More than having a computer to determine the outcome of the fight, it was necessary to have a seat close enough to the ring in order to appreciate fully what was taking place between the ropes. It is a seemingly frustrating dynamic (for the fans) that appears to be the norm, rather than the exception, for nearly all Mayweather fights.

Put simply, Mayweather is a defensive genius. Mayweather gave Sosa’s right hand nearly no target to hit, as “Pretty Boy’s” left arm and shoulder looked like a protective, backwards L to Sosa, with the shoulder shielding Mayweather’s jaw, the biceps area protecting effectively his ribs and his forearm and glove blocking the lower torso.

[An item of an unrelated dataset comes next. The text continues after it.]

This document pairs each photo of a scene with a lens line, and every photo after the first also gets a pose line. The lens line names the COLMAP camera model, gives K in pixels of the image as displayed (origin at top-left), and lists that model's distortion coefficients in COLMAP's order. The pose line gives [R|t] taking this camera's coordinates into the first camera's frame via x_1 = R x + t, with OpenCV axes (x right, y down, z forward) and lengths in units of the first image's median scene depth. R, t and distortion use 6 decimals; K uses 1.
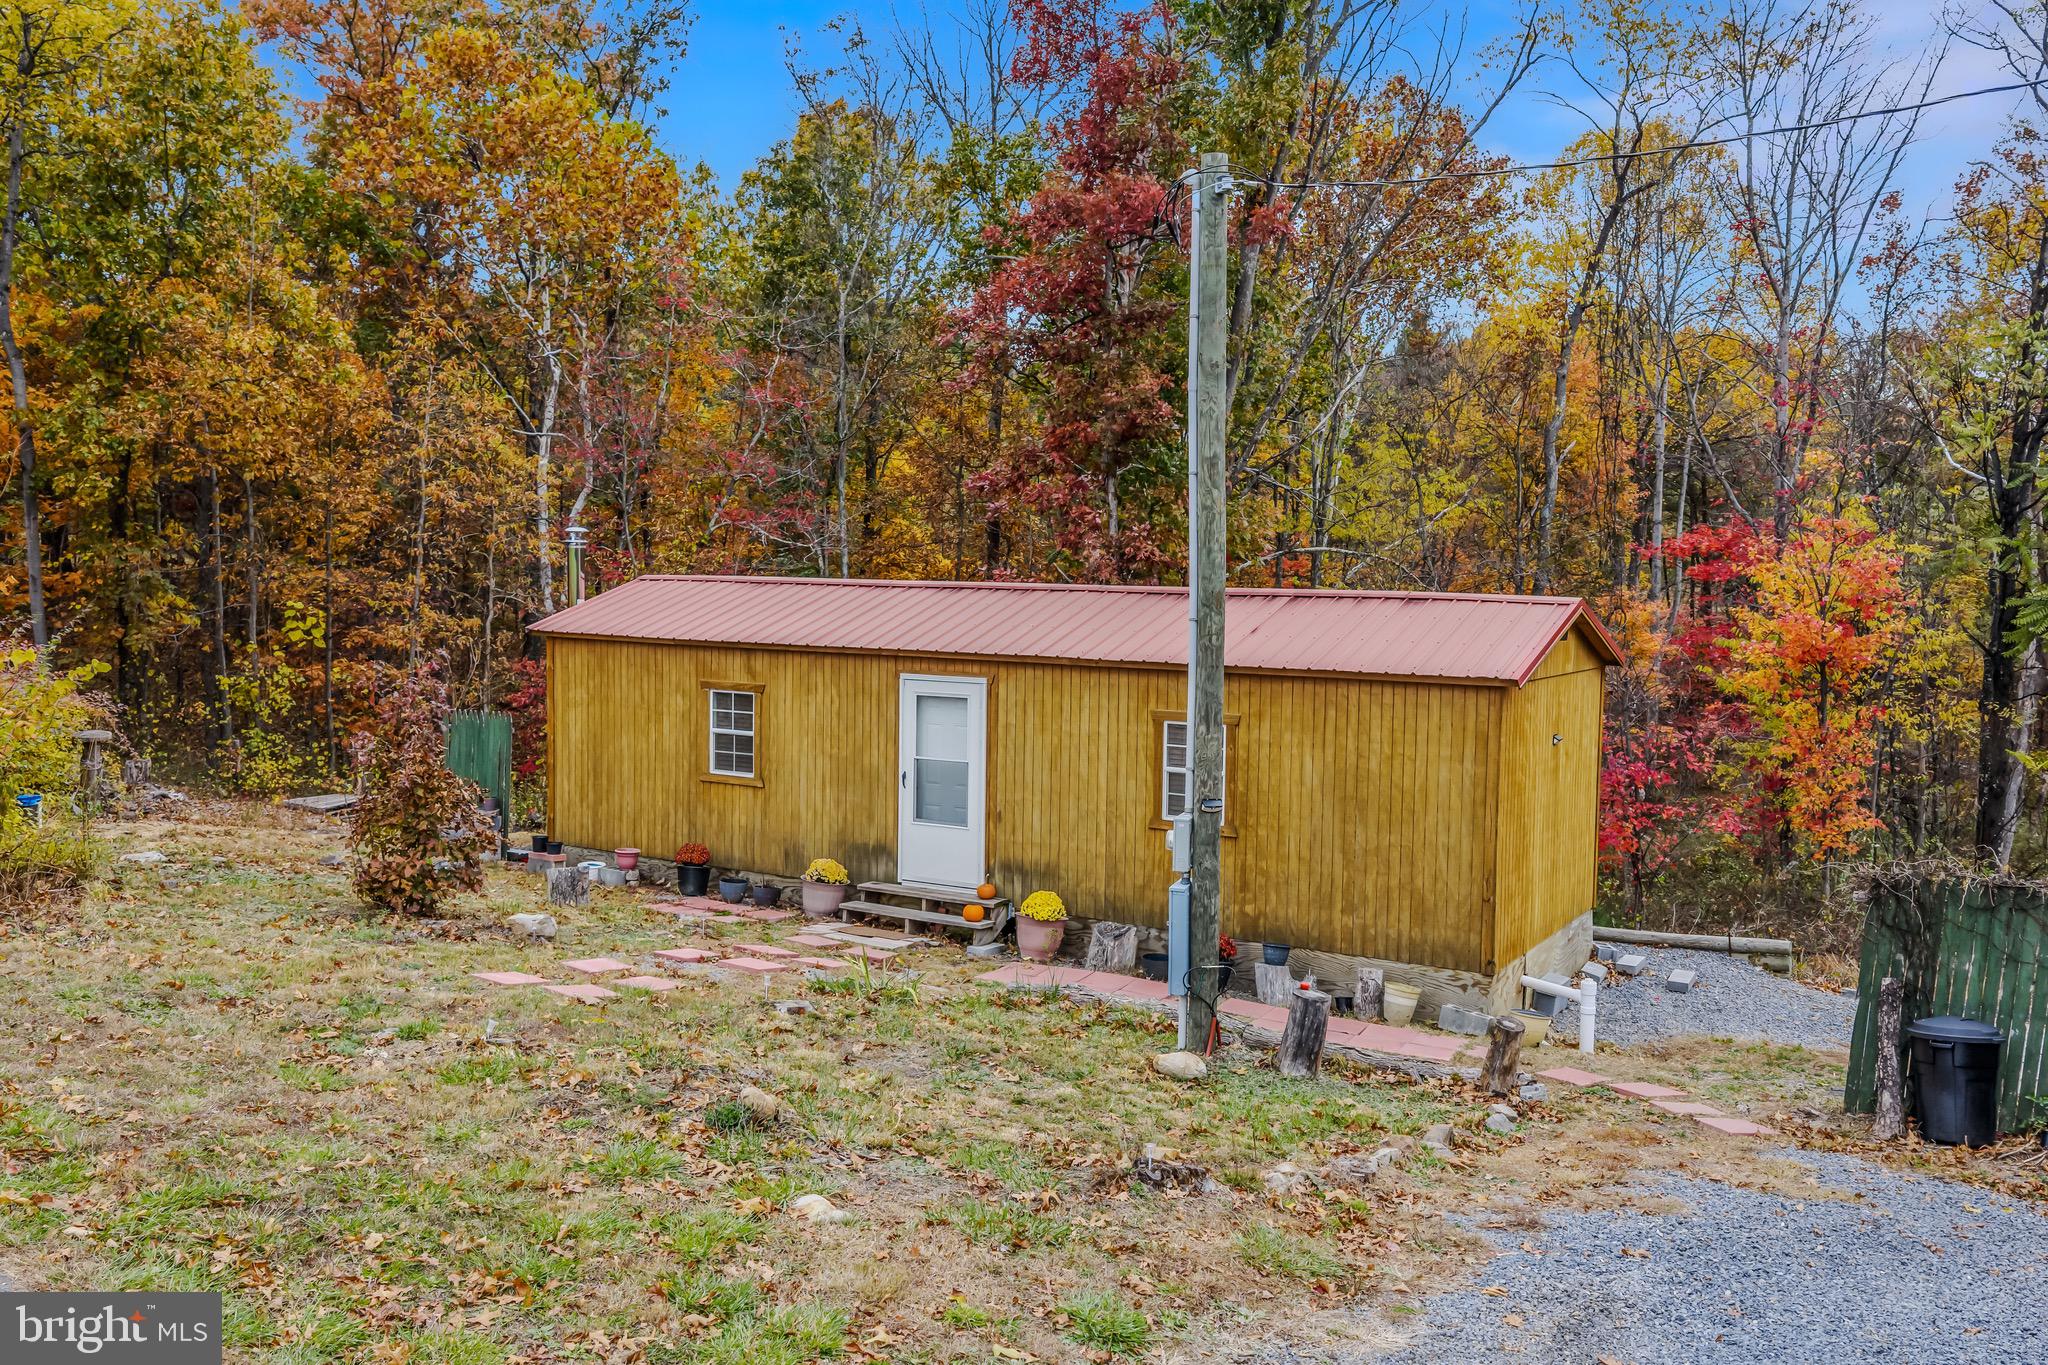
lens RADIAL K [[1692.9, 0, 1020.6], [0, 1692.9, 683.8], [0, 0, 1]] dist [0.025364, -0.028410]
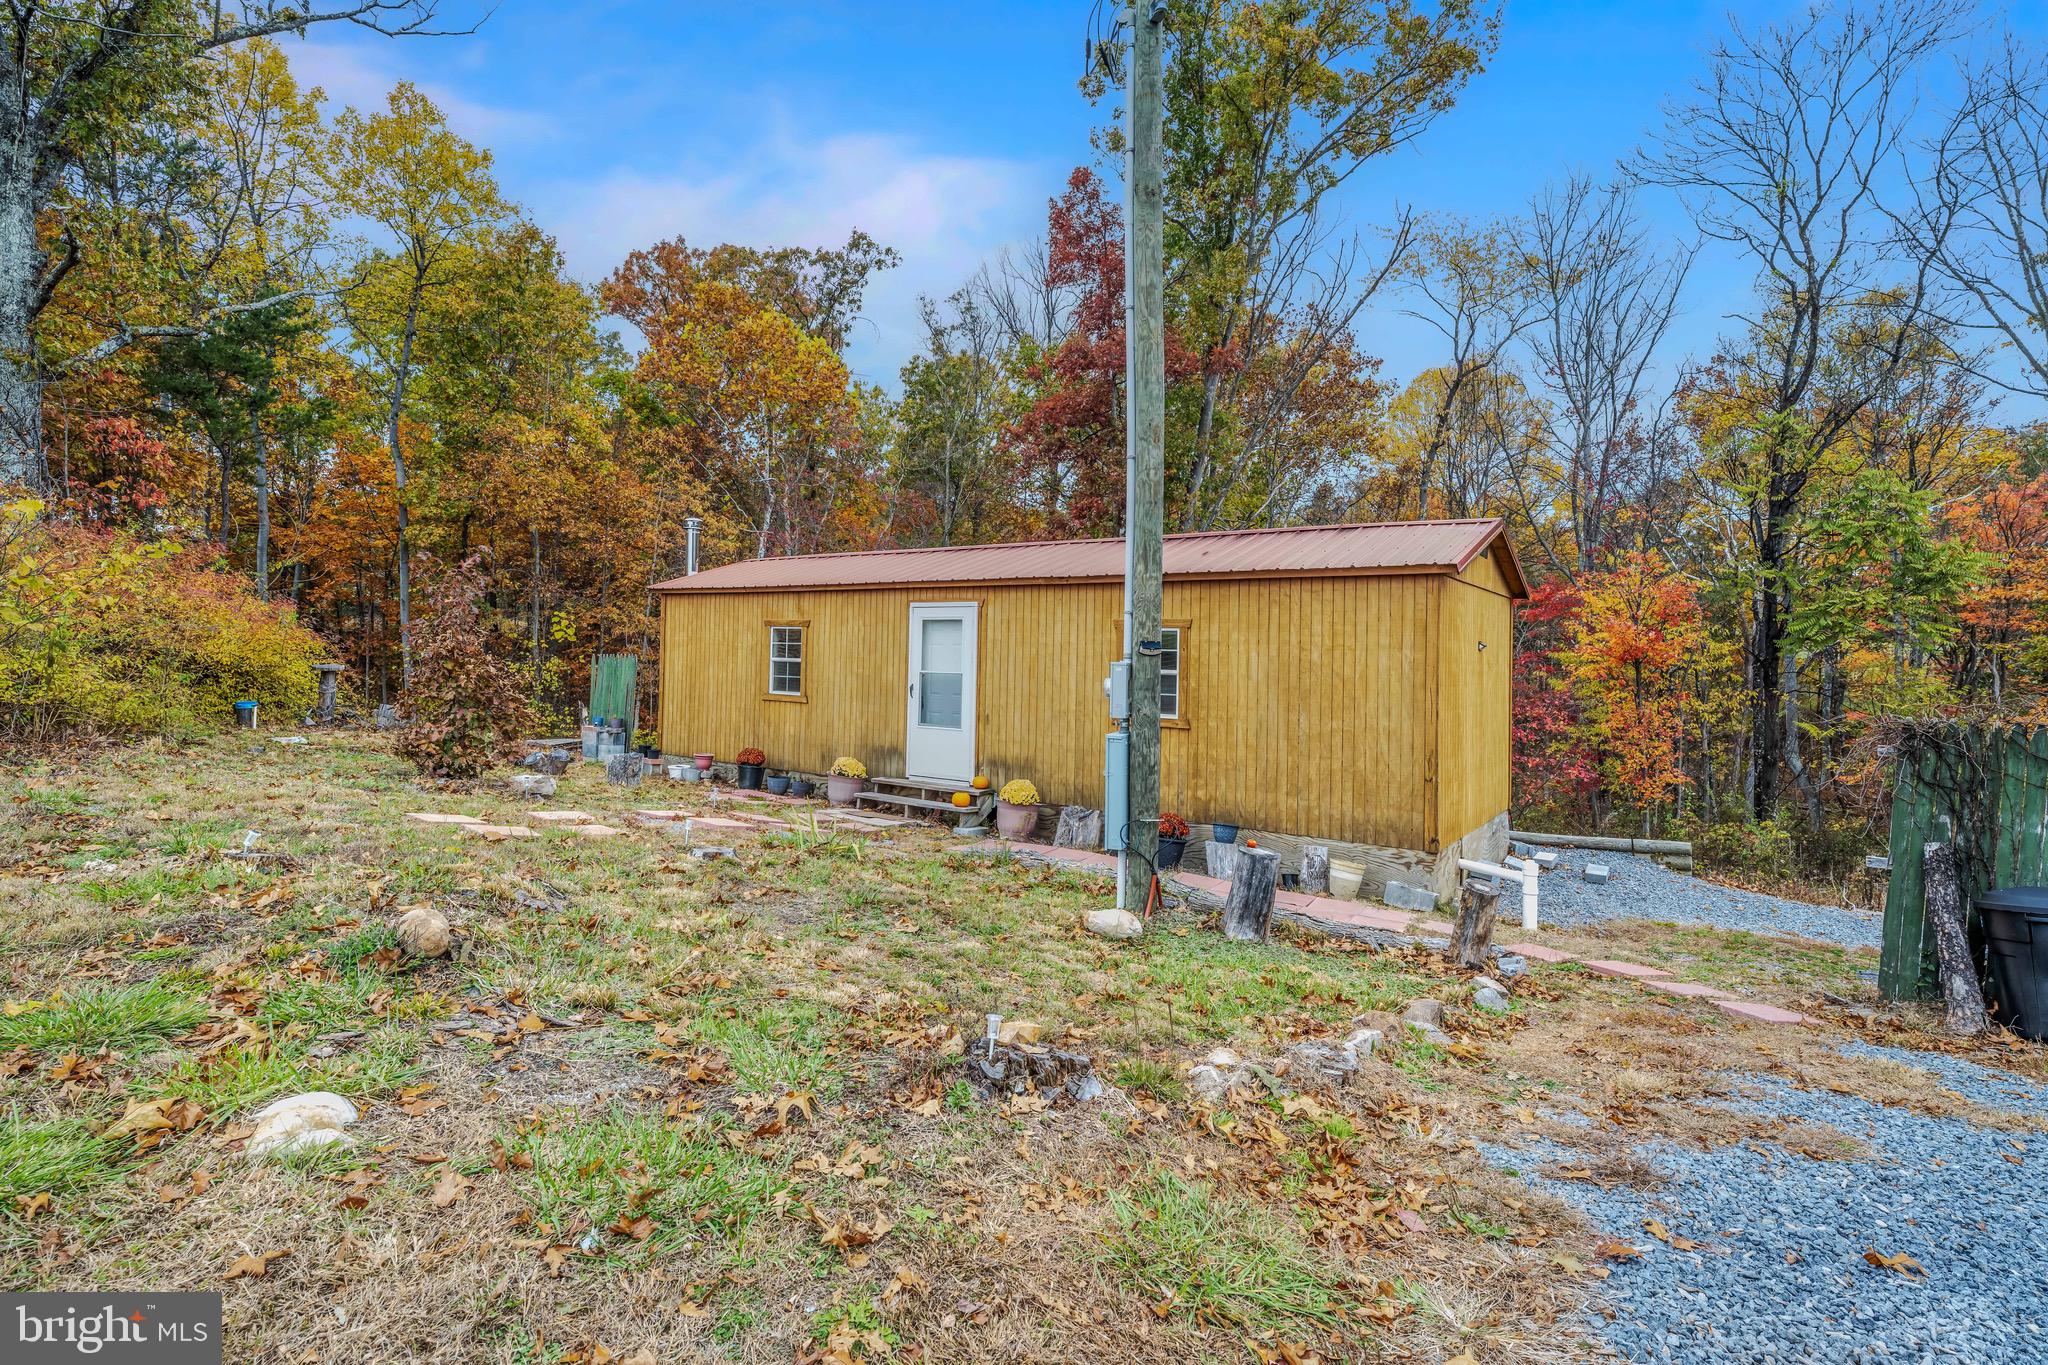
lens RADIAL K [[898.9, 0, 1025.2], [0, 898.9, 675.4], [0, 0, 1]] dist [0.000759, 0.000746]
pose [[0.996597, 0.004124, -0.082327, 0.072398], [-0.011008, 0.996460, -0.083343, 0.111402], [0.081692, 0.083966, 0.993114, 0.423418]]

Mayweather’s right arm was an equally effective bastion. With the glove positioned near his chin, the right arm was close to the body, with the forearm, biceps and elbow all guarding the ribs and liver against a left hook, while the right glove protected his jaw, flicking down to protect against an uppercut.

Combined with head movement resembling that of a cobra, Mayweather’s slick footwork allowed him to simultaneously dodge most of the unblocked punches, as well as positioning him to land his own quick, accurate left jab and occasional right hand. While not overly powerful, Mayweather’s punches were scored nonetheless, which is the name of the game: hit and not get hit.

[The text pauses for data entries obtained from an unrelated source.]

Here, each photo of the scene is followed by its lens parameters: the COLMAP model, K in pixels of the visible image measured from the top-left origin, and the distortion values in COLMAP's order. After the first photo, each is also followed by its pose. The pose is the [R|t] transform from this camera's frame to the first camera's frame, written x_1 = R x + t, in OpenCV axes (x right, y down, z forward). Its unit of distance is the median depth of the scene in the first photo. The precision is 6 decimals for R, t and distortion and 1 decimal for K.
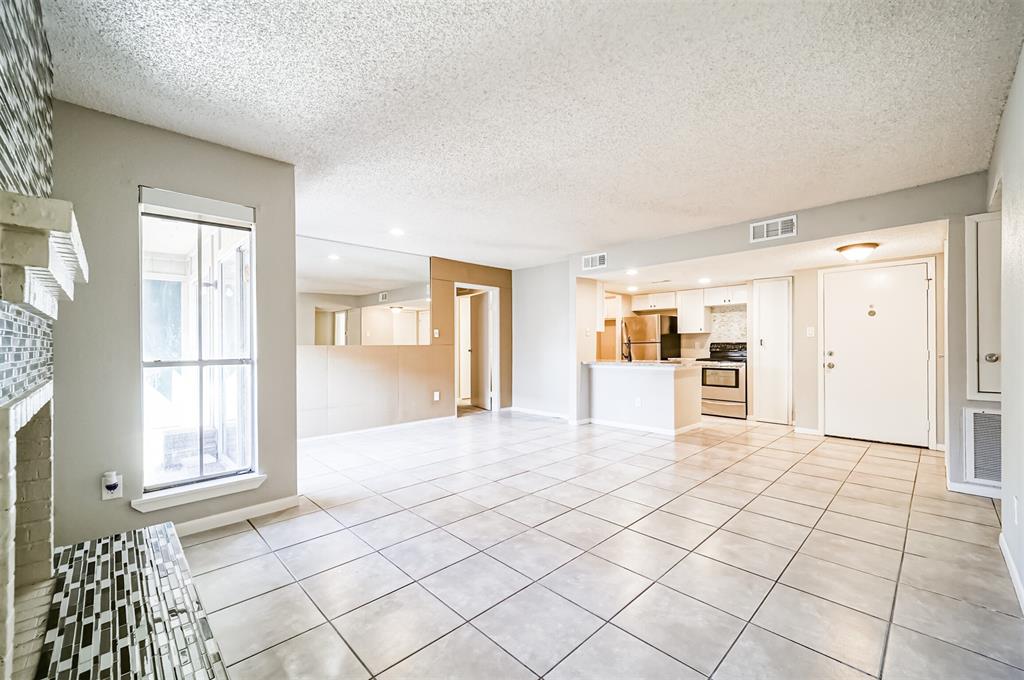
lens RADIAL K [[417.1, 0, 518.0], [0, 417.1, 343.0], [0, 0, 1]] dist [0.000744, -0.000701]
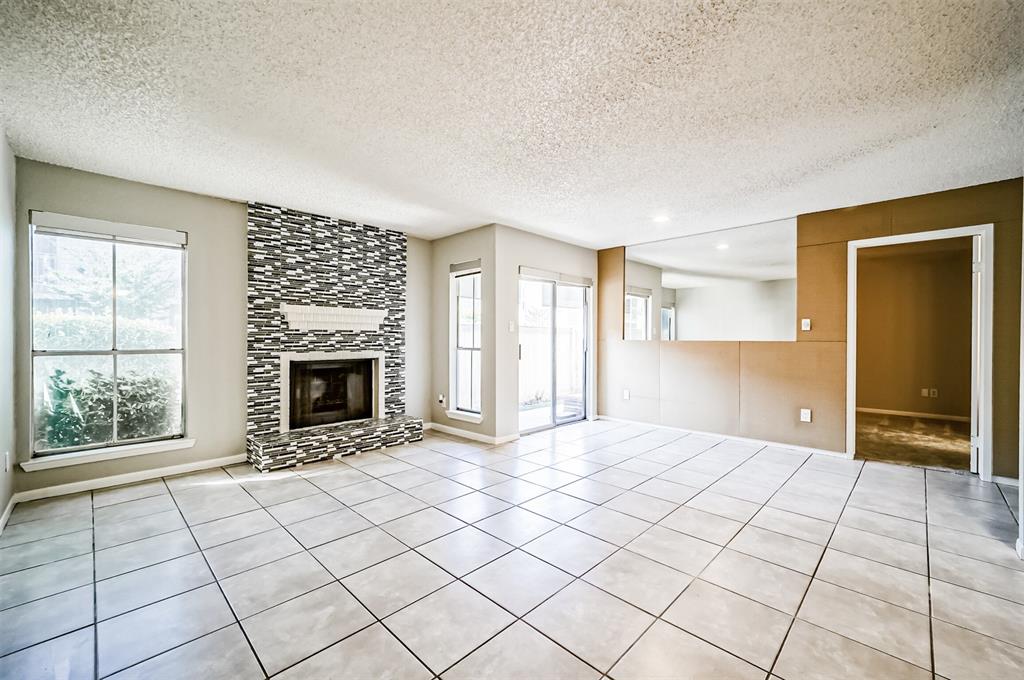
lens RADIAL K [[417.1, 0, 518.5], [0, 417.1, 340.6], [0, 0, 1]] dist [0.000744, -0.000701]
pose [[0.021428, 0.012260, -0.999695, 0.877783], [0.000819, 0.999924, 0.012280, -0.009990], [0.999770, -0.001082, 0.021416, 0.922781]]
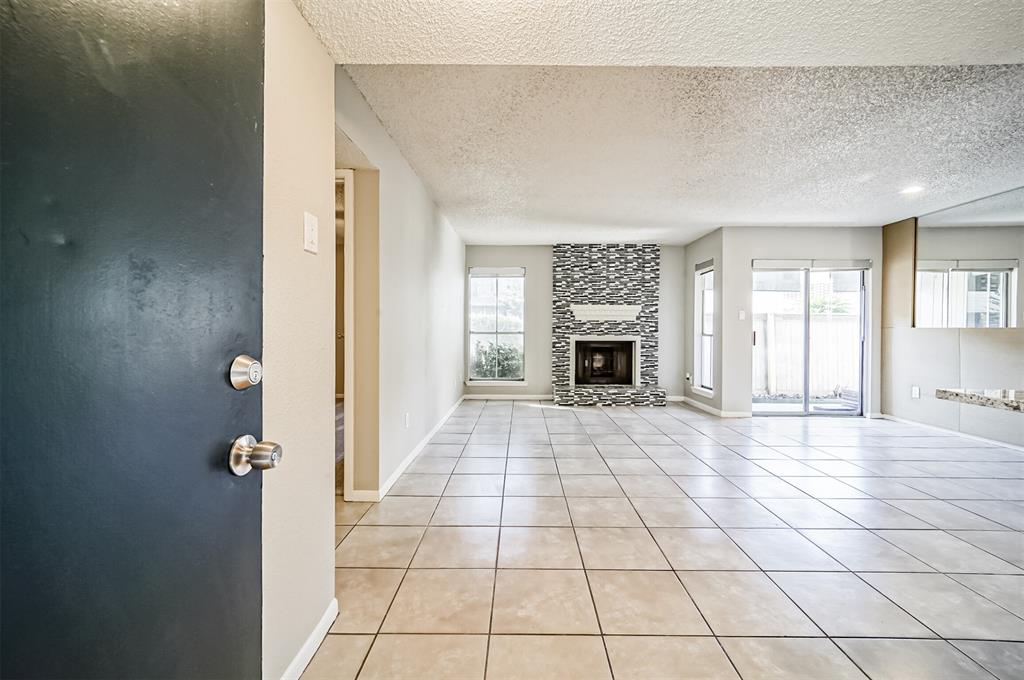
lens RADIAL K [[417.1, 0, 513.4], [0, 417.1, 332.9], [0, 0, 1]] dist [0.000744, -0.000701]
pose [[-0.717241, 0.007279, -0.696787, 1.182259], [0.001304, 0.999958, 0.009104, 0.011315], [0.696824, 0.005621, -0.717220, 1.451556]]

Mayweather, now 30-0, with 20 knockouts, has had tremendous success with this formula, winning the WBC super featherweight crown in 1998 and defending it eight times, before capturing the WBC lightweight crown in perhaps his only controversial victory last April against Jose Luis Castillo. Many ringside observers thought Castillo won the bout, and CompuBox scores seemed to buttress their argument, but Mayweather removed all doubts in an October rematch, handing Castillo an emphatic points loss.

Mayweather’s style may be effective in the ring, but it has not yet captured the adulation of the paying public, as Mayweather has never fought on a Pay-Per-View card. Rightfully or not, it is this fact that has kept Mayweather from joining the elite company of such box-office superstars as Roy Jones, Lennox Lewis, Oscar De La Hoya and Mike Tyson. It is apparent that the majority of fans like more action, preferring offensive fireworks over the artistry Mayweather provides.

What’s next in Mayweather’s bag of tricks? Pre-fight talk centered around Mayweather gaining 19 pounds, skipping two weight divisions and stepping up against WBA-WBC junior middleweight king De La Hoya. But after the Sosa fight Mayweather said he would likely defend against WBC mandatory challenger Juan “The Hispanic Causing Panic” Lazcano, which would likely be followed by a matchup with the winner of the May 17 IBF-WBA lightweight title unification bout between Paul Spadafora and Leonard Dorin.

A fight with De La Hoya would certainly break Mayweather’s Pay-Per-View drought and pad his bank account, but, at 5-foot-8 and with his hands once again giving him problems (Mayweather’s left hand was swollen following the Sosa victory), his best route would seem to be against other lightweights. Only 26, Mayweather has plenty of time to establish his legend.

The aggressive, hard-punching Lazcano could present Mayweather with problems, but the same was said about Diego Corrales, whom Mayweather destroyed in January 2001. When Mayweather has been presented with a challenge, he has been able to step it up. He looks to be able to dominate the lightweight ranks and will undoubtedly step up and meet undisputed junior welterweight champion Kostya Tszyu.

Whether or not Mayweather can attract the paying public at 140 pounds — boxing’s deepest division — is still a dicey proposition. But as with Jones, who captivated boxing fans when he moved from light heavyweight to heavyweight, perhaps Mayweather’s talents will be more appreciated at a higher weight division. And if he’s lucky he may not even have to pull a rabbit out of his hat to do it.